House rent ‘Wahala’: What landlords, tenants should not do
The combined impact of job losses, unemployment, low productivity and reduced household and organizations ’ income has, in a very significant way, made the rental market quite volatile with landlords and tenants enduring frayed relationships.
The market has, in the course of the recession that is ravaging the nation’s economy, witnessed high level of rent default that has pitched landlords in cold war with their tenants.
In all of this, both the landlords and tenants have been advised not to go to court to settle any dispute or disagreement arising from house rent or poor attitude of one towards another because such disagreement or dispute could be settled within themselves.
Some landlords normally take their tenants to court to recover their property and/or outstanding rent (if any) while some tenants visit the court to seek protection from unjust treatment from landlords, but experts in dispute resolution advise that as much as practicable, landlords should not take their tenants to court and vice versa.
Valentino Buoro, President, Landlords and Tenants Rights Initiative, a Lagos-based non-government organization (NGO), says there are more viable options for settling any dispute or disagreement between these parties than going to court.

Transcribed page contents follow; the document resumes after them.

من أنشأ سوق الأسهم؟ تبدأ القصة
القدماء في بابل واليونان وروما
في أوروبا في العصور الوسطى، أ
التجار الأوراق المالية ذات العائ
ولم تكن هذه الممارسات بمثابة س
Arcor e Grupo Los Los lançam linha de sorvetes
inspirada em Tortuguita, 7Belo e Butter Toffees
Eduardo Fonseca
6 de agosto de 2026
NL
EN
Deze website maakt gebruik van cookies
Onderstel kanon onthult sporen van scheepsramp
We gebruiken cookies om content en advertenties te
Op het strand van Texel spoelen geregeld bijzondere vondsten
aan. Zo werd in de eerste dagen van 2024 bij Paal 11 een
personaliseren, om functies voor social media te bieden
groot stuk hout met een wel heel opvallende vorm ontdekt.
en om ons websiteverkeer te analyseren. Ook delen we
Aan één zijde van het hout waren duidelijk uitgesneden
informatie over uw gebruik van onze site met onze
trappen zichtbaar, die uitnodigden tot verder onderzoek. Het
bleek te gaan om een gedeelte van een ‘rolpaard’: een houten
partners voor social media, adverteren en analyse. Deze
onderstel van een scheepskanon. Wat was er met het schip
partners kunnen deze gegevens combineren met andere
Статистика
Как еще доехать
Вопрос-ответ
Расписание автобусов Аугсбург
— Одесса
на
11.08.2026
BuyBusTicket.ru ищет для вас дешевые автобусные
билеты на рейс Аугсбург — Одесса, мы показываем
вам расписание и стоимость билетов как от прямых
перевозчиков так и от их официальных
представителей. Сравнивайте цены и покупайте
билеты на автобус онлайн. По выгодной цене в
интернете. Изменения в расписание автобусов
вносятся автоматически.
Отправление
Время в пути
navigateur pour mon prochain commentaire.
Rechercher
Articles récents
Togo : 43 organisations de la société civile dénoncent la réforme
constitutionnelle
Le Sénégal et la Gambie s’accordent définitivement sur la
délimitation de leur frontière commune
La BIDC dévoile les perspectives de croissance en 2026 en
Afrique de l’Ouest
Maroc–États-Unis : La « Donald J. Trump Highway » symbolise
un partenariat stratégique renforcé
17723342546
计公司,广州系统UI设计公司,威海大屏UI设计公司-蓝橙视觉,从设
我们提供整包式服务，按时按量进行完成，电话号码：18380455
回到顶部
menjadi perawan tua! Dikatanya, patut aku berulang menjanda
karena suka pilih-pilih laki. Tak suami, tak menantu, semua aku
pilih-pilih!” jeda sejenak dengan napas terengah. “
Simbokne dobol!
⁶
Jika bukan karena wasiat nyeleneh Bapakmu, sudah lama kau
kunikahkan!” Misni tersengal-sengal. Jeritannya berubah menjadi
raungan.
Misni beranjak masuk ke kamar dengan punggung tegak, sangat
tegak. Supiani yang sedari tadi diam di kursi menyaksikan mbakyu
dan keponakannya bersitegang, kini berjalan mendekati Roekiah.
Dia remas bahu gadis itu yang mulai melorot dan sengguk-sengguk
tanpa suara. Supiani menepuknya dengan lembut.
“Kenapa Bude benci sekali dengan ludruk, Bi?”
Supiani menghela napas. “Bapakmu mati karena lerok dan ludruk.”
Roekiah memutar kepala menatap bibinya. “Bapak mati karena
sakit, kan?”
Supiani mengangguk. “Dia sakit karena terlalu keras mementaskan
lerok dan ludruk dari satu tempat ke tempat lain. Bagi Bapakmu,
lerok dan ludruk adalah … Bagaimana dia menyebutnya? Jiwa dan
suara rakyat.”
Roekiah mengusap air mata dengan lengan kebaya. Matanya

According to him, landlords and tenants should always see their relationship as that of a husband and wife and therefore, should not take one another to court. He notes that most of the landlord–tenant quarrels relate to rent increase and other of variables, pointing out that there are just two words that can cause this quarrel namely, money and attitude.
“The landlord may need more money which the tenant may not have. Sometimes, the landlord may not be looking for more money but the attitude of the tenant is horrible; maybe he is bringing in bad friends into the compound and/or is not paying rents regularly”, he explained.
When disagreement arises over these factors, he stressed, the court should not be the best place to go, disclosing that here in Lagos, there are two places where people could go for mediation, namely Citizens Mediation Centre and Lagos Multi-door Court House.
The Citizens Mediation Centre is free, he said, adding that this is the place where the mediator only brings the two contending people together and settles their quarrel in a way that will be pleasant to both of them and at no cost.
At the Lagos Multi-door Court House on Lagos Island, landlords are settled with their tenants. The only difference here is that any settlement agreement signed there is taken to a high court judge who is dedicated to the multi-door house. Such a judge is called Alternative Dispute Resolution (ADR) judge.
According to him, this judge endorses such agreement, making it a judgment of the Lagos High Court and any of the parties that goes back on this agreement is punished the same way a man who flouts court judgment is punished.
He stressed that unilateral increase in rent is one area that has always caused conflict between landlords and their tenants, explaining that a lot of landlords make mistakes in this. “Some of them stand up and increase their house rents simply because there is a change in their financial situation. Such landlords hardly ask themselves whether the tenants are capable of paying.
The tenants might be salary-earners whose salaries might not have been increased in the past four to five years”, he said.
He informed that landlords-tenants relationship is a contract—an agreement between two people which, once they agree, before the contract is changed, both parties also have to agree again.
According to him, there is a law guiding landlords-tenants relationship “and that law is a peculiar kind of law that further regulates contract. Contract is supposed to be very brief.
“But landlords and tenants law regulates this contract and that is why there are rent control; that is why government can wake up and say a landlord cannot collect more than a certain amount of money for a given apartment. At that point, the law is not giving them free hand to contract; in other words, government is telling the landlord that he cannot charge more than the stipulated amount”, he said.